How to Stay Dry in the Rain Even If You Don't Have an Umbrella

Well, it's more like how to get less wet, although a WaPo headline says "How to Stay Dry", but there is some physics that can be applied. It's very complicated physics that even includes the shape of your body.

Brad Plumer at WaPo explains:

In the latest issue of the European Journal of Physics, Franco Bocci ponders one of life’s enduring mysteries. If you’re caught in the rain without an umbrella, is it better to run or walk in order to stay as dry as possible?

Running seems entirely sensible—you can get to dry shelter quicker. But you also hit more raindrops by running. So there’s a genuine trade-off. Bocci used math to explore the problem more thoroughly and found that running is usually better, although it really depends on the situation:
The problem of choosing an optimal strategy for moving in the rain has attracted considerable attention among physicists and other scientists. Taking a novel approach, this paper shows, by studying simple shaped bodies, that the answer depends on the shape and orientation of the moving body and on wind direction and intensity. For different body shapes, the best strategy may be different: in some cases, it is best to run as fast as possible, while in some others there is an optimal speed.
Basically, the best strategy for staying dry (or at least somewhat dry) is to run as fast as possible. Unless you’re really thin, in which case there may be a more optimal speed. And if you’ve got a tailwind behind you, then you should run exactly as fast as the wind at your back.
This sounds like a weird, random topic, but the BBC’s Jason Palmer reports that the raindrop problem has famously vexed physicists and mathematicians for decades:
The battleground for this bit of hobby mathematics now seems to be the UK’s Institute of Physics publication the European Journal of Physics. In 1987, another Italian researcher asserted in the journal that changing strategies did not make a substantial difference. In 2011, a textile expert and a physicist used the same publication to suggest that an optimal speed existed, depending on the wind direction….
What complicates the question is the human shape; for simplicity, previous attempts to crack the thorny problem assumed people to be thin sheets or upright, rectangular boxes.
When Prof Bocci considered a more general case–likely to be the case you would face in the rain–he found that the answer may depend on an individual’s height-to-breadth ratio as well as wind direction and raindrop size.
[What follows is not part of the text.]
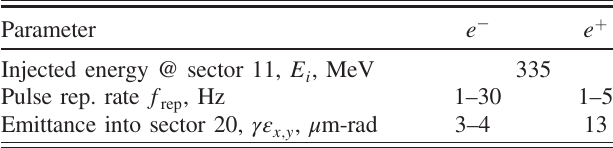
TABLE II. Common machine parameters for all following FACET-II configurations.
  1. I move at whatever speed minimizes the amount of rain that hits my bottom.

    I don't mind getting wet hair, wet shoulders, wet pants, and so on, but a wet bottom, while sitting in a chair, is the worst.

  2. Dude, don't you watch discovery? Myth busters solved this years ago!

  3. How about this? I suppose that you will hit the same number of rain drops whether you run or walk for a certain distance (relative velocity etc.,), if the rain falls at the same rate. If you run, you hit them faster, if you walk, you hit them slier, but basically the same number. Even in that case, the outcome is not entirely clear as at that point in time that you decide to either run or walk, you do not know how the rate of rainfall will change in the future. What if the rain fall rate increases? You will be better off running and getting to shelter sooner. What if the rainfall rate will slow down? Then you will be better off walking. What if it stops soon? Are you not missing the opportunity to walk in rain free climate if you run faster while it is raining? It seems as soon as you incorporate the actor into the picture, the problem of imperfect information and uncertainty become issues. It would be interesting what the econometricians (who are neither physicists nor economists) have to say about this.